Ceuta, al límite: presión del Gobierno español al PP para llevar a las 500 menores a la Península

La ministra de Juventud e Infancia, Sira Rego, ha incrementado la presión sobre el gobierno de Ceuta para que autorice el traslado a la Península de 500 menores migrantes que continúan en la ciudad autónoma. Rego ha asegurado que "las plazas están habilitadas" y que el único paso pendiente es que el ejecutivo ceutí, gobernado por el PP, "firme" para que los traslados se puedan hacer efectivos. Paralelamente, la ministra ha acusado a dirigentes populares de reclamar la expulsión generalizada de los menores migrantes, una propuesta que ha calificado de "mecanismo de deportación masiva", "ilegal e inhumano". Ante esta posibilidad, ha defendido que cualquier decisión se debe tomar de manera individualizada, analizando la situación de "cada niño y cada niña" y priorizando el interés superior del menor, tal como establece, ha remarcado, el ordenamiento jurídico español.

Rego ha concretado esta exigencia en dos medidas que, según ha defendido, el PP podría adoptar "de manera inminente". La primera pasa porque el gobierno de Ceuta autorice el traslado de los 500 menores a la Península, una operación para la cual, ha insistido, "las plazas ya están habilitadas" y disponen de financiación del Estado. La segunda reclama más implicación de las comunidades autónomas gobernadas por los populares, a las que ha pedido que "sean solidarias" y colaboren en la acogida de los menores procedentes de la ciudad autónoma.
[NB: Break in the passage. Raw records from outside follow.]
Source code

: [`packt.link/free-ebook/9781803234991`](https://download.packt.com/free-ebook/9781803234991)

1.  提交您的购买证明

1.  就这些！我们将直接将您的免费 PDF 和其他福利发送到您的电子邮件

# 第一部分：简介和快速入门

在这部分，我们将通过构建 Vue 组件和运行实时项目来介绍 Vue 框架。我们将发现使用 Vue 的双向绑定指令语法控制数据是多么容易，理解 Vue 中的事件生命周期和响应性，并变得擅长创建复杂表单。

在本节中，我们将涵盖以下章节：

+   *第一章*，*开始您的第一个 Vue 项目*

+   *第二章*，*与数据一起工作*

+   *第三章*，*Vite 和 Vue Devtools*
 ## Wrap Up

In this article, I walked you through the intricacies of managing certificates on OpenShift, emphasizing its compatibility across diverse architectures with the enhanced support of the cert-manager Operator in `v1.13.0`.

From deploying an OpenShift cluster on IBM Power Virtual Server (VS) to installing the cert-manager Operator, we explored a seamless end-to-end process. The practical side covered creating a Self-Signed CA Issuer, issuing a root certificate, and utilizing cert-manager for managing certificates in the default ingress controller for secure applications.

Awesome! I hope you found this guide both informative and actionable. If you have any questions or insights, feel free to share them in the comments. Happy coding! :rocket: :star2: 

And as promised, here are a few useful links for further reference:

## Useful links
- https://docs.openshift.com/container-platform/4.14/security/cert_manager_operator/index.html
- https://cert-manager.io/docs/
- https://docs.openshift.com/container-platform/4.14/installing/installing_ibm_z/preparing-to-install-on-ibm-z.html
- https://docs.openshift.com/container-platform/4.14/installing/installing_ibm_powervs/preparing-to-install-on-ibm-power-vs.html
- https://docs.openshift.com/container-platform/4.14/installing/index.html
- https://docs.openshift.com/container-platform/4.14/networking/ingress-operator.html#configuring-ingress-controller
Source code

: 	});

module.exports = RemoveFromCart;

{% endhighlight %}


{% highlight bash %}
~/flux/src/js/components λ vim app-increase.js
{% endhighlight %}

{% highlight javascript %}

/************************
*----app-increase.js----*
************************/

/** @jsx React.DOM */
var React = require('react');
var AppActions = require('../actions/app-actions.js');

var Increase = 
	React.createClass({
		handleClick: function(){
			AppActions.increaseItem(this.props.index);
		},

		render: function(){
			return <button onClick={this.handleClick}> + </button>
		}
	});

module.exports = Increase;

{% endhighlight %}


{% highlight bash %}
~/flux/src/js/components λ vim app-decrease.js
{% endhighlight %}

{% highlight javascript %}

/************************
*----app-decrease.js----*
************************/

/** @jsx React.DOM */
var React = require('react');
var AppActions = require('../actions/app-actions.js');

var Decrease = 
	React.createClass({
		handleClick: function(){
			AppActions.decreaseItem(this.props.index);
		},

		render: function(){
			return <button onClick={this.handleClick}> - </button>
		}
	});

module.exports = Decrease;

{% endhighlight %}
"Parte de responsabilidad"

Rego ha admitido que el Gobierno tiene "una parte de responsabilidad" en la gestión de la crisis y ha reconocido que la coordinación institucional "debería haber sido más eficiente o más rápida" ante un episodio de desbordamiento que ha calificado de "extraordinario". La ministra ha asumido que se han producido situaciones que "evidentemente no nos gustan" y ha defendido la necesidad de hacer autocrítica y asumir los errores cometidos. Sin embargo, ha rechazado plantear la respuesta como una elección entre proteger a los vecinos de Ceuta o atender a las personas vulnerables que llegaron a la ciudad. Según Rego, ambas obligaciones son compatibles y el objetivo debe ser garantizar a la vez la atención a la ciudadanía ceutí y a los migrantes en situación de vulnerabilidad.

Cuestiona la UE

Rego ha situado también parte de la respuesta a la crisis en el ámbito europeo y ha recordado que España forma parte de la frontera sur de la Unión Europea. La ministra ha cuestionado los "mecanismos de externalización y militarización de fronteras" y ha defendido, en cambio, la apertura de "vías legales y seguras" y un sistema de acogida "vinculante y solidario", con recursos europeos destinados especialmente a los territorios que reciben las llegadas. Como referencia, ha señalado el modelo aplicado durante la crisis de refugiados provocada por la guerra de Ucrania. En este sentido, Rego ha denunciado que existe un "sesgo racista" entre aquella respuesta y la que se está dando ahora en Ceuta y ha calificado de "inhumano" que no se aplique a los menores llegados a la ciudad autónoma un criterio similar de acogida rápida y solidaria.